Par ailleurs, mener à bien nos enquêtes villageoises impliquait de respecter les usages et les règles locales de bienséance. La première démarche consistait à aller trouver le chef du village pour nous présenter et lui exposer les raisons de notre présence, ceci afin d’obtenir de lui l’autorisation de questionner les villageois. Cette requête s’est soldée, dans bien des cas, par le partage d’une calebasse de dolo, bière de mil locale, marquant l’hospitalité. L’autorisation du chef conditionnait le comportement des villageois qui ne répondaient à nos questionnaires que si le chef avait donné son accord, ce qui prouve une influence encore active de la chefferie.
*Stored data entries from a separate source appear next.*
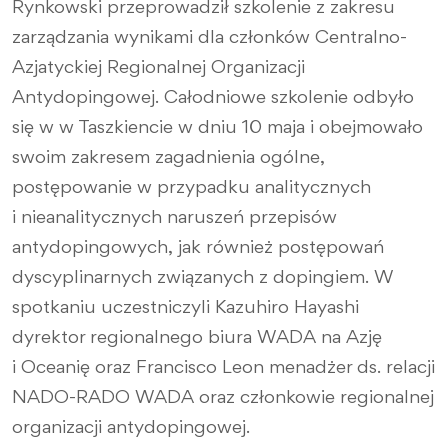
Rynkowski przeprowadził szkolenie z zakresu
zarządzania wynikami dla członków Centralno-
Azjatyckiej Regionalnej Organizacji
Antydopingowej. Całodniowe szkolenie odbyło
się w w Taszkiencie w dniu 10 maja i obejmowało
swoim zakresem zagadnienia ogólne,
postępowanie w przypadku analitycznych
i nieanalitycznych naruszeń przepisów
antydopingowych, jak również postępowań
dyscyplinarnych związanych z dopingiem. W
spotkaniu uczestniczyli Kazuhiro Hayashi
dyrektor regionalnego biura WADA na Azję
i Oceanię oraz Francisco Leon menadżer ds. relacji
NADO-RADO WADA oraz członkowie regionalnej
organizacji antydopingowej.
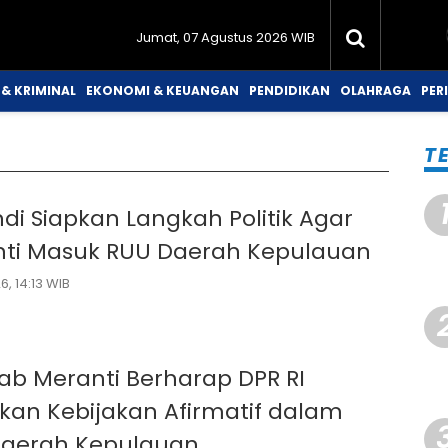
Jumat, 07 Agustus 2026 WIB
& KRIMINAL
EKONOMI & KEUANGAN
PENDIDIKAN
OLAHRAGA
PER
T
di Siapkan Langkah Politik Agar
ti Masuk RUU Daerah Kepulauan
, 14:13 WIB
b Meranti Berharap DPR RI
kan Kebijakan Afirmatif dalam
Daerah Kepulauan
Or, en pleine saison des travaux agricoles, il n’était pas toujours facile pour nous de trouver le chef au village, celui-ci étant parti en brousse, parfois pour plusieurs jours. Il fallait alors nous faire accompagner non seulement de notre guide mais encore d’un villageois, le plus souvent un fils du chef. Ceci n’était pas sans poser de problème de transport car les villageois n’avaient pas toujours à leur disposition un vélo ou une mobylette mais aussi car les pluies conditionnaient les déplacements. Les difficultés rencontrées pour trouver le chef se sont renouvelées chaque fois qu’après l’avoir consulté, nous avions à aller interroger les exploitants dans leurs champs de brousse.